[Structured page parsing data]
┄┄┄┄┄┄

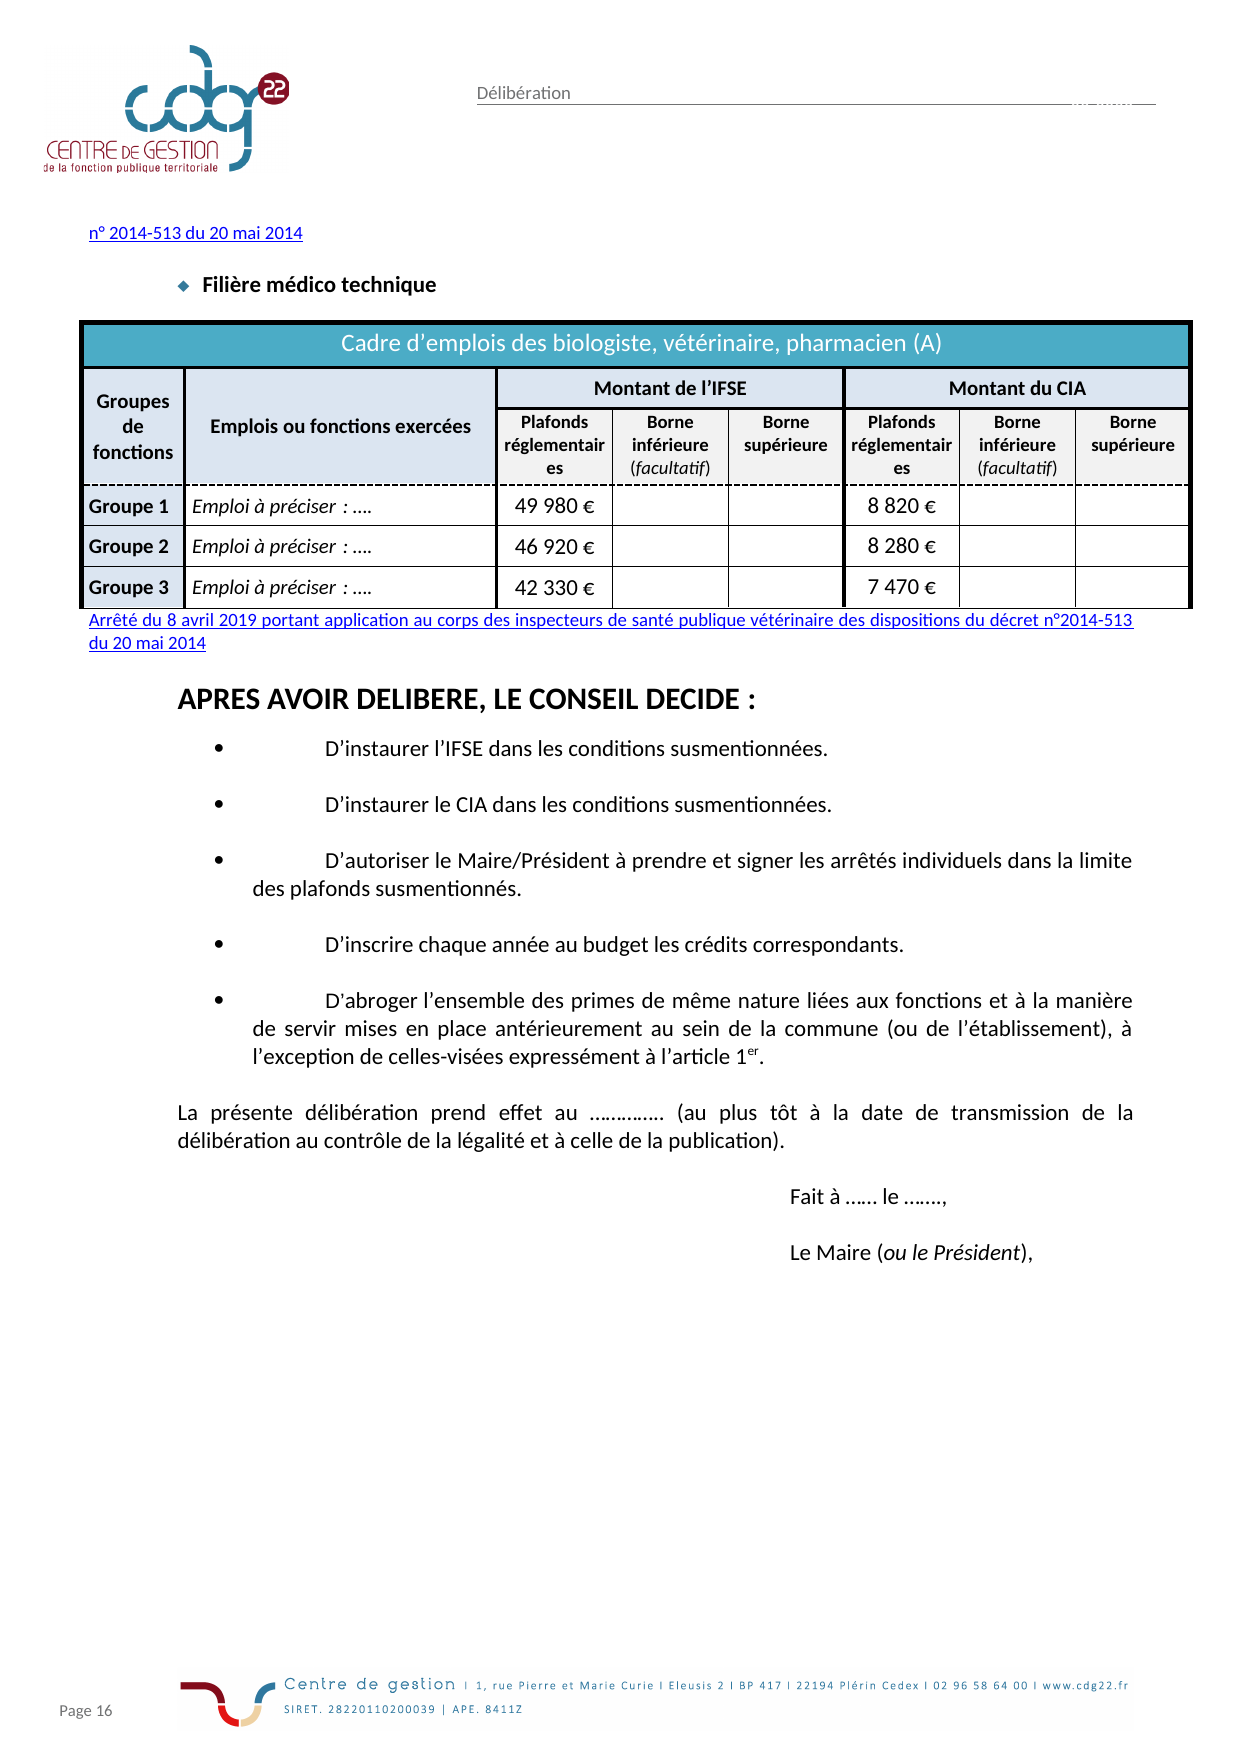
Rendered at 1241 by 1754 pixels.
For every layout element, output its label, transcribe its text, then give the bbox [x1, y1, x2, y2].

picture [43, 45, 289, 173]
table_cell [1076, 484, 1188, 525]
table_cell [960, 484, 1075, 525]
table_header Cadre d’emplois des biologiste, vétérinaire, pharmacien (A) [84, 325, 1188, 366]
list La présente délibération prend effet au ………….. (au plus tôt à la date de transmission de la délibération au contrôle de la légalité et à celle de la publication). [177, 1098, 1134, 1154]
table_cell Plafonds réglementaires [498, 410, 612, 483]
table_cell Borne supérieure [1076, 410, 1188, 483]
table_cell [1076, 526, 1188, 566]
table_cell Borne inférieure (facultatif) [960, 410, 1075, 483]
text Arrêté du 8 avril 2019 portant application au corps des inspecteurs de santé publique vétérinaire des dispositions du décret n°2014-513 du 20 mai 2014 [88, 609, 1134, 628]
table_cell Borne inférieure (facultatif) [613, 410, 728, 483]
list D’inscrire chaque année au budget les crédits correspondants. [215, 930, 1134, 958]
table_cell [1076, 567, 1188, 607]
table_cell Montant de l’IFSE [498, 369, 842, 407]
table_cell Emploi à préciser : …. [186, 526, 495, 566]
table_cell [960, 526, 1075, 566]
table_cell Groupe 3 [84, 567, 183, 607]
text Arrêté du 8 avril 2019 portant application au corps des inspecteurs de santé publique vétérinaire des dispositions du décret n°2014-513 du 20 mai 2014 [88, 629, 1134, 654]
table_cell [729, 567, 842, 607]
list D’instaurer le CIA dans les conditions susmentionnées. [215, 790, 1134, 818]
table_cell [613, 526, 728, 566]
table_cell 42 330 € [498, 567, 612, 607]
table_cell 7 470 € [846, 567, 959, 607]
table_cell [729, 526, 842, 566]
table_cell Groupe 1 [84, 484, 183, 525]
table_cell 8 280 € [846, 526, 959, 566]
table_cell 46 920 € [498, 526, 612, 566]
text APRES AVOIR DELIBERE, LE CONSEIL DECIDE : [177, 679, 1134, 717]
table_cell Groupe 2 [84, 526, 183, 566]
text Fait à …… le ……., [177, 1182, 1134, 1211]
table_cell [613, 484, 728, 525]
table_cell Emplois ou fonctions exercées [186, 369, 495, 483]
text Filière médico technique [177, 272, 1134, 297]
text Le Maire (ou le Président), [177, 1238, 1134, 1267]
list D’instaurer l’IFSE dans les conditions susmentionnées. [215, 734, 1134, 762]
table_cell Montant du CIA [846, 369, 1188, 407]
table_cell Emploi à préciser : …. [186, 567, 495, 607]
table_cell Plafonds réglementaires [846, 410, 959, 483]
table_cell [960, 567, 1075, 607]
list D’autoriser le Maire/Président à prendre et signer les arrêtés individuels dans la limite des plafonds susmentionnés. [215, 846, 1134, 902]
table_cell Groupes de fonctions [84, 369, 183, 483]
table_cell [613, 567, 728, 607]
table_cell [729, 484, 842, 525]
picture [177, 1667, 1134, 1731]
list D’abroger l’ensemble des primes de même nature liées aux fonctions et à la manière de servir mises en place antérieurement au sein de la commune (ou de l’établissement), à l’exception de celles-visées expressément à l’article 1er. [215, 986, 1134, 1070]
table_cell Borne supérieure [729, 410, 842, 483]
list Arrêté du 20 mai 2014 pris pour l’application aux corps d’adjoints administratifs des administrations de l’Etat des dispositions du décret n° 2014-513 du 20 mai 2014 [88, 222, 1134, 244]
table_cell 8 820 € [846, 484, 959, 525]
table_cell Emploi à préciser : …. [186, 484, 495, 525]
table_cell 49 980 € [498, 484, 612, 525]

┄┄┄┄┄┄

Omitting the pictures, copy each record above exactly as it stands.

*Written response*:
Rendered at 1241 by 1754 pixels.
For every layout element, output its label, transcribe its text, then give the bbox [x1, y1, x2, y2].

picture [43, 45, 289, 173]
table_cell [1076, 484, 1188, 525]
table_cell [960, 484, 1075, 525]
table_header Cadre d’emplois des biologiste, vétérinaire, pharmacien (A) [84, 325, 1188, 366]
list La présente délibération prend effet au ………….. (au plus tôt à la date de transmission de la délibération au contrôle de la légalité et à celle de la publication). [177, 1098, 1134, 1154]
table_cell Plafonds réglementaires [498, 410, 612, 483]
table_cell Borne supérieure [1076, 410, 1188, 483]
table_cell [1076, 526, 1188, 566]
table_cell Borne inférieure (facultatif) [960, 410, 1075, 483]
text Arrêté du 8 avril 2019 portant application au corps des inspecteurs de santé publique vétérinaire des dispositions du décret n°2014-513 du 20 mai 2014 [88, 609, 1134, 628]
table_cell Borne inférieure (facultatif) [613, 410, 728, 483]
list D’inscrire chaque année au budget les crédits correspondants. [215, 930, 1134, 958]
table_cell [1076, 567, 1188, 607]
table_cell Montant de l’IFSE [498, 369, 842, 407]
table_cell Emploi à préciser : …. [186, 526, 495, 566]
table_cell [960, 526, 1075, 566]
table_cell Groupe 3 [84, 567, 183, 607]
text Arrêté du 8 avril 2019 portant application au corps des inspecteurs de santé publique vétérinaire des dispositions du décret n°2014-513 du 20 mai 2014 [88, 629, 1134, 654]
table_cell [729, 567, 842, 607]
list D’instaurer le CIA dans les conditions susmentionnées. [215, 790, 1134, 818]
table_cell [613, 526, 728, 566]
table_cell 42 330 € [498, 567, 612, 607]
table_cell 7 470 € [846, 567, 959, 607]
table_cell [729, 526, 842, 566]
table_cell Groupe 1 [84, 484, 183, 525]
table_cell 8 280 € [846, 526, 959, 566]
table_cell 46 920 € [498, 526, 612, 566]
text APRES AVOIR DELIBERE, LE CONSEIL DECIDE : [177, 679, 1134, 717]
table_cell Groupe 2 [84, 526, 183, 566]
text Fait à …… le ……., [177, 1182, 1134, 1211]
table_cell [613, 484, 728, 525]
table_cell Emplois ou fonctions exercées [186, 369, 495, 483]
text Filière médico technique [177, 272, 1134, 297]
text Le Maire (ou le Président), [177, 1238, 1134, 1267]
list D’instaurer l’IFSE dans les conditions susmentionnées. [215, 734, 1134, 762]
table_cell Montant du CIA [846, 369, 1188, 407]
table_cell Emploi à préciser : …. [186, 567, 495, 607]
table_cell Plafonds réglementaires [846, 410, 959, 483]
table_cell [960, 567, 1075, 607]
list D’autoriser le Maire/Président à prendre et signer les arrêtés individuels dans la limite des plafonds susmentionnés. [215, 846, 1134, 902]
table_cell Groupes de fonctions [84, 369, 183, 483]
table_cell [613, 567, 728, 607]
table_cell [729, 484, 842, 525]
picture [177, 1667, 1134, 1731]
list D’abroger l’ensemble des primes de même nature liées aux fonctions et à la manière de servir mises en place antérieurement au sein de la commune (ou de l’établissement), à l’exception de celles-visées expressément à l’article 1er. [215, 986, 1134, 1070]
table_cell Borne supérieure [729, 410, 842, 483]
list Arrêté du 20 mai 2014 pris pour l’application aux corps d’adjoints administratifs des administrations de l’Etat des dispositions du décret n° 2014-513 du 20 mai 2014 [88, 222, 1134, 244]
table_cell 8 820 € [846, 484, 959, 525]
table_cell Emploi à préciser : …. [186, 484, 495, 525]
table_cell 49 980 € [498, 484, 612, 525]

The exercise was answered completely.